**About this task**. Begin at the first line of the data and copy each line word for word. Stop after the line that contains "Política de seguridad".

------------------------------

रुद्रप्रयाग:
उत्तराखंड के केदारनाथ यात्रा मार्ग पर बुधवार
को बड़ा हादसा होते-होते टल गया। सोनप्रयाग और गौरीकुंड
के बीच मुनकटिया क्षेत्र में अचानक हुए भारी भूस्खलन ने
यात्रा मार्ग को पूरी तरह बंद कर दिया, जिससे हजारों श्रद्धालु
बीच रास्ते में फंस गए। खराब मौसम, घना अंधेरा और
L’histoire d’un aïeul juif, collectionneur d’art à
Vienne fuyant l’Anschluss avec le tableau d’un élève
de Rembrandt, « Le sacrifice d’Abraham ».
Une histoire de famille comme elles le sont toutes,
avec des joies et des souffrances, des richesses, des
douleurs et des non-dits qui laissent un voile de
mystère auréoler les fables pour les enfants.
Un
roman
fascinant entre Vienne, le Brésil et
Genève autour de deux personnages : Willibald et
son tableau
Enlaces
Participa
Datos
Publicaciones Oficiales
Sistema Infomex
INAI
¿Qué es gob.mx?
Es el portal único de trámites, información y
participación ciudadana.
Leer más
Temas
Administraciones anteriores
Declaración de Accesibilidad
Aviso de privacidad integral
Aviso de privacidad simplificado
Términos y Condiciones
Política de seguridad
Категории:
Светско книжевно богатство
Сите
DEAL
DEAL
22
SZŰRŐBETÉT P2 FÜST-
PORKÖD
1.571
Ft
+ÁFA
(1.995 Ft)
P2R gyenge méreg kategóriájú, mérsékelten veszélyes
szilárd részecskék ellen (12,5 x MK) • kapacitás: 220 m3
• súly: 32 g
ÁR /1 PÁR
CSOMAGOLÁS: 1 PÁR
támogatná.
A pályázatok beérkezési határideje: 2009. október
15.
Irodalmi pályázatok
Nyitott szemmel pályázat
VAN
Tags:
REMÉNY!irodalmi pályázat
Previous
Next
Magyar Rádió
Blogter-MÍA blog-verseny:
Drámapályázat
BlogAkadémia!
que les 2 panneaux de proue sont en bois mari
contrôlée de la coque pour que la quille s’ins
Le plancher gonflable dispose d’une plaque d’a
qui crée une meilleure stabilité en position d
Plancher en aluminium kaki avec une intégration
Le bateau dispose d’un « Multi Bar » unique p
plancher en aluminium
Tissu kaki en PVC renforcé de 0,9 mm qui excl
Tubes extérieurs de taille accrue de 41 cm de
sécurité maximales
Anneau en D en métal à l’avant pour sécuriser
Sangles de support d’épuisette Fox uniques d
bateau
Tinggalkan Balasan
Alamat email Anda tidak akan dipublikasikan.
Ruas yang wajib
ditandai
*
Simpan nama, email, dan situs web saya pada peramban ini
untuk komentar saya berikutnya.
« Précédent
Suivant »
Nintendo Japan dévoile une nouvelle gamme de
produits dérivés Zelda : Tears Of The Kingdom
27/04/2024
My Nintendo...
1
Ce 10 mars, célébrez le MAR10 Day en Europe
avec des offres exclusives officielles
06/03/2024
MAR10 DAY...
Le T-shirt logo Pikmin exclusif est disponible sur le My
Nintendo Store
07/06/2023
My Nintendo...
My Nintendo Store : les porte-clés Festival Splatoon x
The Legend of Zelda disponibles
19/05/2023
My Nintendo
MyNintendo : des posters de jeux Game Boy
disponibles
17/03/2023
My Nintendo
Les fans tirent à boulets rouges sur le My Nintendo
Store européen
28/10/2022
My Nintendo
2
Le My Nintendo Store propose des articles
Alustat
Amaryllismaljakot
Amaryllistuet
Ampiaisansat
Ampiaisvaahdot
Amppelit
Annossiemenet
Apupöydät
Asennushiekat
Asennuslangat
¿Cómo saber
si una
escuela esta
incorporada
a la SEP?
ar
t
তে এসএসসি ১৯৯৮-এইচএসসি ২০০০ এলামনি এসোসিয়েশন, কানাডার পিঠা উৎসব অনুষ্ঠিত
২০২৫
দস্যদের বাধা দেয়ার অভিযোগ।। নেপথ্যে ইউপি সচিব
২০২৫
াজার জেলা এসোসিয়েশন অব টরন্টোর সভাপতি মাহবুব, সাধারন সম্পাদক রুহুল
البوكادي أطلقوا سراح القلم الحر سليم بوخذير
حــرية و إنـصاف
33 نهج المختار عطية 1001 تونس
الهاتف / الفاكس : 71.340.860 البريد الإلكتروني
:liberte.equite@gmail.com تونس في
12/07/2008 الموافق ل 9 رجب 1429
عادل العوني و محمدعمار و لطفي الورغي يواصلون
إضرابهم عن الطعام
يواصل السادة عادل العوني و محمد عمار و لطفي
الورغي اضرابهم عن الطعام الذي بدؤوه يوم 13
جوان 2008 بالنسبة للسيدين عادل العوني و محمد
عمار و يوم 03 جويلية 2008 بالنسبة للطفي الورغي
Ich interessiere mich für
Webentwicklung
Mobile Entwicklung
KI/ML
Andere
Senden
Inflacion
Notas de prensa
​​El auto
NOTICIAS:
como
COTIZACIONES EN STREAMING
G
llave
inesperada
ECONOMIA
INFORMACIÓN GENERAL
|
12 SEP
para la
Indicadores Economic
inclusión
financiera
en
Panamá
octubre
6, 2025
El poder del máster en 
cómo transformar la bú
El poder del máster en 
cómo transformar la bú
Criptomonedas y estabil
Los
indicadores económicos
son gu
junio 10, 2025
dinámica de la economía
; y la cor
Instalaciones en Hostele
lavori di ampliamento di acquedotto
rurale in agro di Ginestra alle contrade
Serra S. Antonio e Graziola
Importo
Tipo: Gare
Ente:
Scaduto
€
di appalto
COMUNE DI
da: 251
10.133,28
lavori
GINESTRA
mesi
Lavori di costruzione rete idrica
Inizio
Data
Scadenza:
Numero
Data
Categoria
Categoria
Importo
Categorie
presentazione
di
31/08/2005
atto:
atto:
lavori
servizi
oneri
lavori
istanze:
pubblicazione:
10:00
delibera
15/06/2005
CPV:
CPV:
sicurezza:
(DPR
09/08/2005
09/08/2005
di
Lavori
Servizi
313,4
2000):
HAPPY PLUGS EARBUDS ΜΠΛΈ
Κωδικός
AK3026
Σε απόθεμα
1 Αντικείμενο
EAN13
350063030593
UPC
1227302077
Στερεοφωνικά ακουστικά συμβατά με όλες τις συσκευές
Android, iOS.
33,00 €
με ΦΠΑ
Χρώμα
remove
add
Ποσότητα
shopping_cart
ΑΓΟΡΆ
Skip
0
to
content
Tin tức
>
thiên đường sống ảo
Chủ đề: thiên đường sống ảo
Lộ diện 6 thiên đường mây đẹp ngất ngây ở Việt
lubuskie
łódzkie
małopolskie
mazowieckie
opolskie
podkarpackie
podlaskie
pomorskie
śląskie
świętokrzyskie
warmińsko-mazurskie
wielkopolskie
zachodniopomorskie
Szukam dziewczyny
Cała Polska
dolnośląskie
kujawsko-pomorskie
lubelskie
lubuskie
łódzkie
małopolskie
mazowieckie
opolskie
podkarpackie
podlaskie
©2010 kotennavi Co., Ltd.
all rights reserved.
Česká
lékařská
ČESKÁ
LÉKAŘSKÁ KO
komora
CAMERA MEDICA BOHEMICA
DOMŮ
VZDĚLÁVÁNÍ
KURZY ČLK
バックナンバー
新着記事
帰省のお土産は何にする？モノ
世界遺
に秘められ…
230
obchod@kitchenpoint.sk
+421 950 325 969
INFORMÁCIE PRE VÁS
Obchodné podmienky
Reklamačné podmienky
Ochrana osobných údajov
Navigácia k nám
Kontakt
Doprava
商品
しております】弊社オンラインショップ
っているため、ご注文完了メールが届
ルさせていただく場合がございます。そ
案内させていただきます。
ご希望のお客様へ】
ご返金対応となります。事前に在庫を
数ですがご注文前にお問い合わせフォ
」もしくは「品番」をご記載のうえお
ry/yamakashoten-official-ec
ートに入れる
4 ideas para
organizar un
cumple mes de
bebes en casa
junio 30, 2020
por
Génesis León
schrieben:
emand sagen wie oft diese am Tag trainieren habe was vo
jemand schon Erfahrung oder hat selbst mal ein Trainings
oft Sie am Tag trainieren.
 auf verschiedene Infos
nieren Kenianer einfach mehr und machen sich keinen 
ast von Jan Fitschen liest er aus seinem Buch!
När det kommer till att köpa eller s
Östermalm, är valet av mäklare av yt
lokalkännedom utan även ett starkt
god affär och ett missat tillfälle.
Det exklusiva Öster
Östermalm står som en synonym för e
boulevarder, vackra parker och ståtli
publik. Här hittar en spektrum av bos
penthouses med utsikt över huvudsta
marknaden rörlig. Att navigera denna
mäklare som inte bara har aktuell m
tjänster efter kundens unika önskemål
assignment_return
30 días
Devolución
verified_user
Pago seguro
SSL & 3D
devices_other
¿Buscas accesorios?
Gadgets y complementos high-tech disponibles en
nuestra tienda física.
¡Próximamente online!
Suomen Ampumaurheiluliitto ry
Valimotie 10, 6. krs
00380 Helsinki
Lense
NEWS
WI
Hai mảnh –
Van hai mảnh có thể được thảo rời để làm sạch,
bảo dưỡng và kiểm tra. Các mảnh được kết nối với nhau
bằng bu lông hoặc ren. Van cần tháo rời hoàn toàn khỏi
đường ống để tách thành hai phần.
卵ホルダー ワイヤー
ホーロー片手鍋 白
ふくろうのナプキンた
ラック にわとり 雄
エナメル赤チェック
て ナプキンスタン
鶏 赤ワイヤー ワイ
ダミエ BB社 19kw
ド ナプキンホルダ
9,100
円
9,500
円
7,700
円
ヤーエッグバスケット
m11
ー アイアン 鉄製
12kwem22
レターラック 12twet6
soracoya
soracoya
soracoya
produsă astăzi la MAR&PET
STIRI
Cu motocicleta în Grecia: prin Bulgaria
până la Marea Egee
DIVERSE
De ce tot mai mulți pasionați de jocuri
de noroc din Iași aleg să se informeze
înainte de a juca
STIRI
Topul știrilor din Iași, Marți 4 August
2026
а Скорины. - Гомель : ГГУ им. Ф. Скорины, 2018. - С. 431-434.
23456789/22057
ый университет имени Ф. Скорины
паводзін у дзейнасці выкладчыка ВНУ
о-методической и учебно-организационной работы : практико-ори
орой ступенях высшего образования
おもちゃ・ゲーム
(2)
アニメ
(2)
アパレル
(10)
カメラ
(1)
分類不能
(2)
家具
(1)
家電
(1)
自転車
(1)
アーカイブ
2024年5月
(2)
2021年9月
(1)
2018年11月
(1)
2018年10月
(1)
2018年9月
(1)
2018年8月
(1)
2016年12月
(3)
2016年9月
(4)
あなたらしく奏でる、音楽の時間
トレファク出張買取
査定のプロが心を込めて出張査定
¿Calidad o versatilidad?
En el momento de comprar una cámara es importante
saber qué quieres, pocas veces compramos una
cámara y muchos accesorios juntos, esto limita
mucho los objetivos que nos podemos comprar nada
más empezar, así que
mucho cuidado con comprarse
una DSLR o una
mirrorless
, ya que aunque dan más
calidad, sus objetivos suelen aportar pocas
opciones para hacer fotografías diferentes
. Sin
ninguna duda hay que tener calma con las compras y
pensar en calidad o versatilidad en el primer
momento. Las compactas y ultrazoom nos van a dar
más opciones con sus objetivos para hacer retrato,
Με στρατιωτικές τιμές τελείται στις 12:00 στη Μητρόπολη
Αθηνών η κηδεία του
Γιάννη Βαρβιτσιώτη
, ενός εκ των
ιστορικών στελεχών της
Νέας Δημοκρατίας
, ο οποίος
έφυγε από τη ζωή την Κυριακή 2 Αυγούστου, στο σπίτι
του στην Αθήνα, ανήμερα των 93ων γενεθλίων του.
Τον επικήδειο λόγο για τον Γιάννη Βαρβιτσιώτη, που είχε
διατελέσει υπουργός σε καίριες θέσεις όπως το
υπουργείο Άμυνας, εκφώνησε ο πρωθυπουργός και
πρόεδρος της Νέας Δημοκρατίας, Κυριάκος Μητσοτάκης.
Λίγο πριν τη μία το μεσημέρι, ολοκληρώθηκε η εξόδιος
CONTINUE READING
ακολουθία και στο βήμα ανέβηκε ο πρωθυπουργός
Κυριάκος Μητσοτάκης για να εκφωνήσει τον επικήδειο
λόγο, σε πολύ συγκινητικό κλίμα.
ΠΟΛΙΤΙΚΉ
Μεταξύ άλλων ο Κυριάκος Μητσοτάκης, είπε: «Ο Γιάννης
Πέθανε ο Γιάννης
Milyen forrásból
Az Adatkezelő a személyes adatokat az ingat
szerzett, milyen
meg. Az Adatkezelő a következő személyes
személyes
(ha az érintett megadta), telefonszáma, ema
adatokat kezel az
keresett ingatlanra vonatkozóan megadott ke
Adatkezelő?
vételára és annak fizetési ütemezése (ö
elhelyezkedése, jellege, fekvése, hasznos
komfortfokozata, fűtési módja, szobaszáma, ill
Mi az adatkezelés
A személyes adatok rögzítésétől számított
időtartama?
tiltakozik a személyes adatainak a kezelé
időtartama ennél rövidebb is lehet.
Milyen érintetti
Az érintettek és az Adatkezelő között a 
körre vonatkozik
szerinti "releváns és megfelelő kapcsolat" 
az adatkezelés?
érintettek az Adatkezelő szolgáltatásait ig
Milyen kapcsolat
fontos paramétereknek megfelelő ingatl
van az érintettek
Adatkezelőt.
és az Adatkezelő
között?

------------------------------

**Output for this exercise**.
रुद्रप्रयाग:
उत्तराखंड के केदारनाथ यात्रा मार्ग पर बुधवार
को बड़ा हादसा होते-होते टल गया। सोनप्रयाग और गौरीकुंड
के बीच मुनकटिया क्षेत्र में अचानक हुए भारी भूस्खलन ने
यात्रा मार्ग को पूरी तरह बंद कर दिया, जिससे हजारों श्रद्धालु
बीच रास्ते में फंस गए। खराब मौसम, घना अंधेरा और
L’histoire d’un aïeul juif, collectionneur d’art à
Vienne fuyant l’Anschluss avec le tableau d’un élève
de Rembrandt, « Le sacrifice d’Abraham ».
Une histoire de famille comme elles le sont toutes,
avec des joies et des souffrances, des richesses, des
douleurs et des non-dits qui laissent un voile de
mystère auréoler les fables pour les enfants.
Un
roman
fascinant entre Vienne, le Brésil et
Genève autour de deux personnages : Willibald et
son tableau
Enlaces
Participa
Datos
Publicaciones Oficiales
Sistema Infomex
INAI
¿Qué es gob.mx?
Es el portal único de trámites, información y
participación ciudadana.
Leer más
Temas
Administraciones anteriores
Declaración de Accesibilidad
Aviso de privacidad integral
Aviso de privacidad simplificado
Términos y Condiciones
Política de seguridad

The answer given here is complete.